Anyone any idea what is going on? And if not, any idea where I can look or what I can try to get more information? To me it feels like a race condition or something like that.

Cheers,
thewaldschrat

Hi,

I’m seeing the exact same issue in my setup, I’m using globally routeable ipv6 adresses (using ndpd on my host).
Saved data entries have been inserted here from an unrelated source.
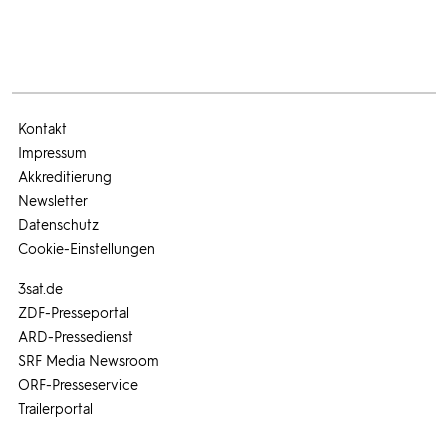
Kontakt
Impressum
Akkreditierung
Newsletter
Datenschutz
Cookie-Einstellungen
3sat.de
ZDF-Presseportal
ARD-Pressedienst
SRF Media Newsroom
ORF-Presseservice
Trailerportal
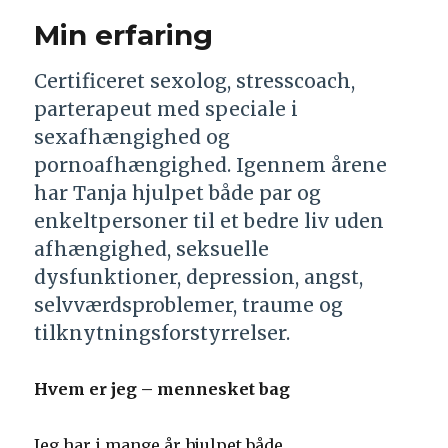
Min erfaring
Certificeret sexolog, stresscoach,
parterapeut med speciale i
sexafhængighed og
pornoafhængighed. Igennem årene
har Tanja hjulpet både par og
enkeltpersoner til et bedre liv uden
afhængighed, seksuelle
dysfunktioner, depression, angst,
selvværdsproblemer, traume og
tilknytningsforstyrrelser.
Hvem er jeg – mennesket bag
Jeg har i mange år hjulpet både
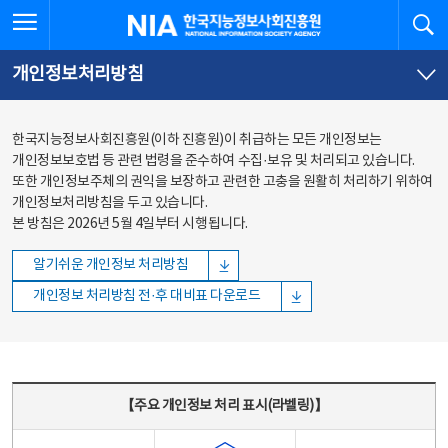
본문
전체메뉴
전체메뉴 열기
검
한국지능정보사회진흥원
바로가기
바로가기
개인정보처리방침
한국지능정보사회진흥원(이하 진흥원)이 취급하는 모든 개인정보는
개인정보보호법 등 관련 법령을 준수하여 수집·보유 및 처리되고 있습니다.
또한 개인정보주체의 권익을 보장하고 관련한 고충을 원활히 처리하기 위하여
개인정보처리방침을 두고 있습니다.
본 방침은 2026년 5월 4일부터 시행됩니다.
알기쉬운 개인정보 처리방침
개인정보 처리방침 전·후 대비표 다운로드
주요 개인정보 처리 표시(라벨링) - 주요 개인정보 처리 표시를 나타내는표
【주요 개인정보 처리 표시(라벨링)】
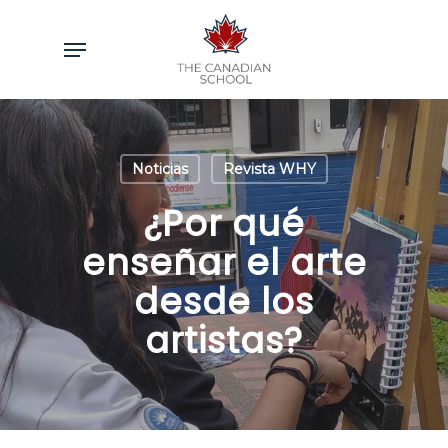
Skip
to
Menu
main
content
Noticias
Revista WHY
¿Por qué
enseñar el arte
desde los
artistas?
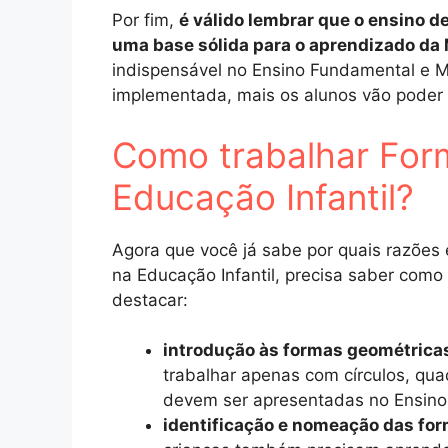
Por fim,
é válido lembrar que o ensino d
uma base sólida para o aprendizado da
indispensável no Ensino Fundamental e Mé
implementada, mais os alunos vão poder 
Como trabalhar For
Educação Infantil?
Agora que você já sabe por quais razões
na Educação Infantil, precisa saber como 
destacar:
introdução às formas geométrica
trabalhar apenas com círculos, qua
devem ser apresentadas no Ensino
identificação e nomeação das for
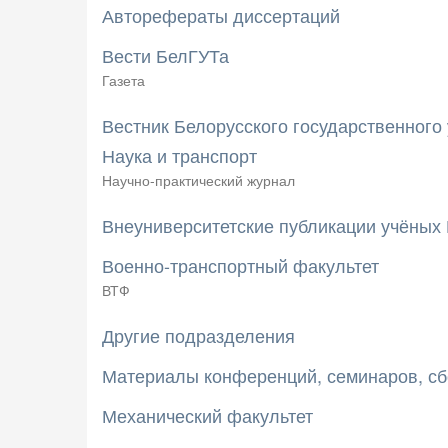
Авторефераты диссертаций
Вести БелГУТа
Газета
Вестник Белорусского государственного 
Наука и транспорт
Научно-практический журнал
Внеуниверситетские публикации учёных
Военно-транспортный факультет
ВТФ
Другие подразделения
Материалы конференций, семинаров, сб
Механический факультет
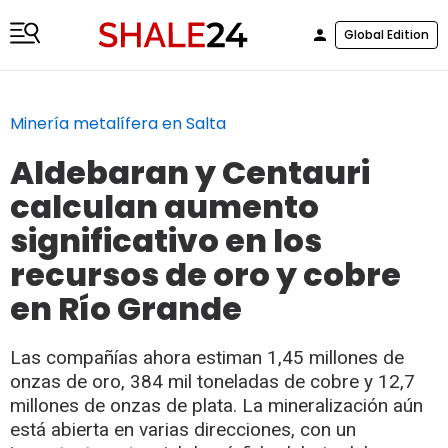
Global Edition
Minería metalífera en Salta
Aldebaran y Centauri
calculan aumento
significativo en los
recursos de oro y cobre
en Río Grande
Las compañías ahora estiman 1,45 millones de
onzas de oro, 384 mil toneladas de cobre y 12,7
millones de onzas de plata. La mineralización aún
está abierta en varias direcciones, con un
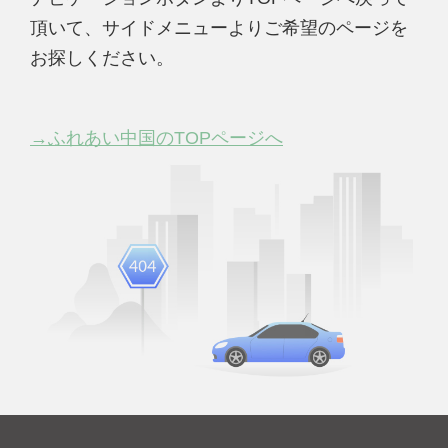
頂いて、サイドメニューよりご希望のページを
お探しください。
→ふれあい中国のTOPページへ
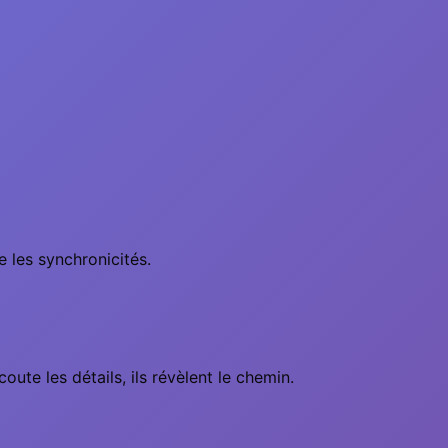
e les synchronicités.
ute les détails, ils révèlent le chemin.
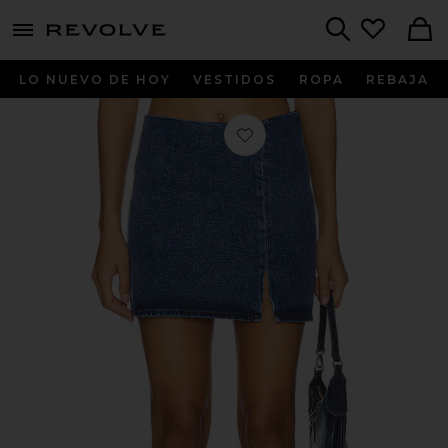
menu - shows more content
Revolve, Apparel & Fashion
Search
LO NUEVO DE HOY
VESTIDOS
ROPA
REBAJA
Favorito MINIFALDA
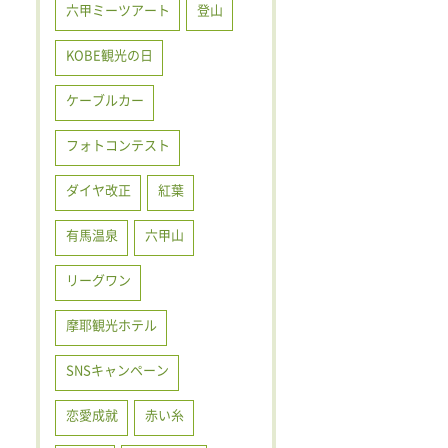
六甲ミーツアート
登山
KOBE観光の日
ケーブルカー
フォトコンテスト
ダイヤ改正
紅葉
有馬温泉
六甲山
リーグワン
摩耶観光ホテル
SNSキャンペーン
恋愛成就
赤い糸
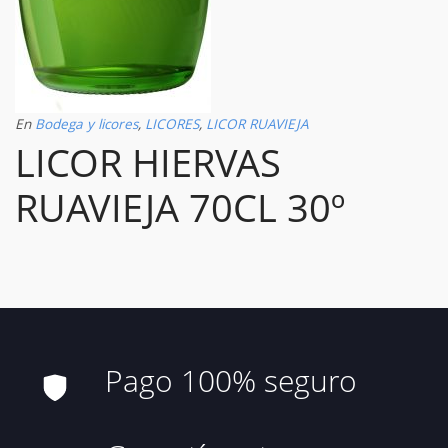
En
Bodega y licores
,
LICORES
,
LICOR RUAVIEJA
LICOR HIERVAS
RUAVIEJA 70CL 30º
Pago 100% seguro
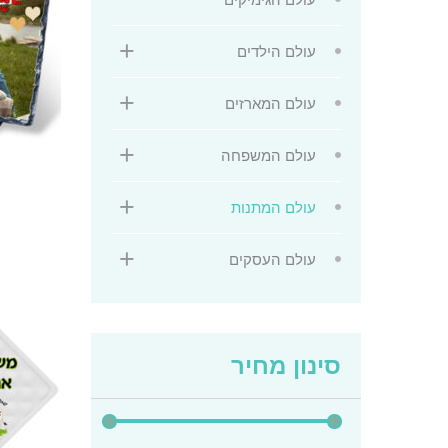
עולם הילדים
עולם המארזים
עולם המשפחה
עולם המתנות
עולם העסקים
למוצר
זה
יש
מספר
סוגים.
סינון מחיר
ניתן
לבחור
את
האפשרו
בעמוד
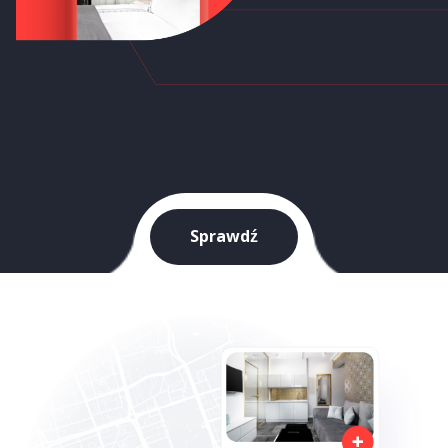
Sprawdź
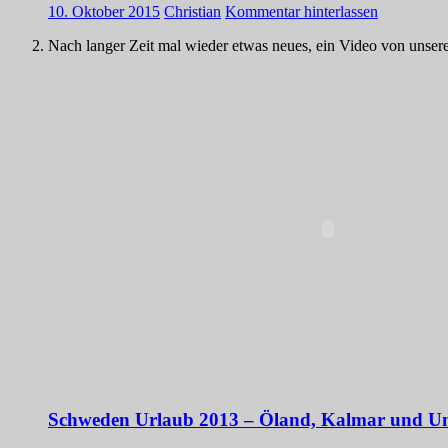
10. Oktober 2015
Christian
Kommentar hinterlassen
Nach langer Zeit mal wieder etwas neues, ein Video von unse
Schweden Urlaub 2013 – Öland, Kalmar und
I also see the dns lookup switching between IPv4 and IPv6, or failing altogether

/usr/src/app # for i in 1 2 3 4 5 6 7 8; do ping -c 1 cerebro-http; sleep 2; don
e
PING cerebro-http (172.19.0.7): 56 data bytes
64 bytes from 172.19.0.7: seq=0 ttl=64 time=0.071 ms

--- cerebro-http ping statistics ---
1 packets transmitted, 1 packets received, 0% packet loss
round-trip min/avg/max = 0.071/0.071/0.071 ms
PING cerebro-http (172.19.0.7): 56 data bytes
64 bytes from 172.19.0.7: seq=0 ttl=64 time=0.089 ms

--- cerebro-http ping statistics ---
1 packets transmitted, 1 packets received, 0% packet loss
round-trip min/avg/max = 0.089/0.089/0.089 ms
PING cerebro-http (2xxx:xxxx:xxxx:18:ffff:2:0:ff02): 56 data bytes
64 bytes from 2xxx:xxxx:xxxx:18:ffff:2:0:ff02: seq=0 ttl=64 time=0.057 ms

--- cerebro-http ping statistics ---
1 packets transmitted, 1 packets received, 0% packet loss
round-trip min/avg/max = 0.057/0.057/0.057 ms
PING cerebro-http (172.19.0.7): 56 data bytes
64 bytes from 172.19.0.7: seq=0 ttl=64 time=0.093 ms

--- cerebro-http ping statistics ---
1 packets transmitted, 1 packets received, 0% packet loss
round-trip min/avg/max = 0.093/0.093/0.093 ms
PING cerebro-http (2xxx:xxxx:xxxx:18:ffff:2:0:ff02): 56 data bytes
64 bytes from 2xxx:xxxx:xxxx:18:ffff:2:0:ff02: seq=0 ttl=64 time=0.087 ms

--- cerebro-http ping statistics ---
1 packets transmitted, 1 packets received, 0% packet loss
round-trip min/avg/max = 0.087/0.087/0.087 ms
ping: bad address 'cerebro-http'
PING cerebro-http (172.19.0.7): 56 data bytes
64 bytes from 172.19.0.7: seq=0 ttl=64 time=0.326 ms

--- cerebro-http ping statistics ---
1 packets transmitted, 1 packets received, 0% packet loss
round-trip min/avg/max = 0.326/0.326/0.326 ms
PING cerebro-http (172.19.0.7): 56 data bytes
64 bytes from 172.19.0.7: seq=0 ttl=64 time=0.096 ms

Using Docker version 18.09.6, build 481bc77156 and docker-compose version 1.24.1, build 4667896b

But it doesn’t seem to interest anyone. I even made an issue on Github in the repository that contains the offending code: https://github.com/docker/libnetwork/issues/2492
But that too wasn’t even acknowledged by anyone even remotely responsible. Maybe it all fell into the cracks when they sold their business.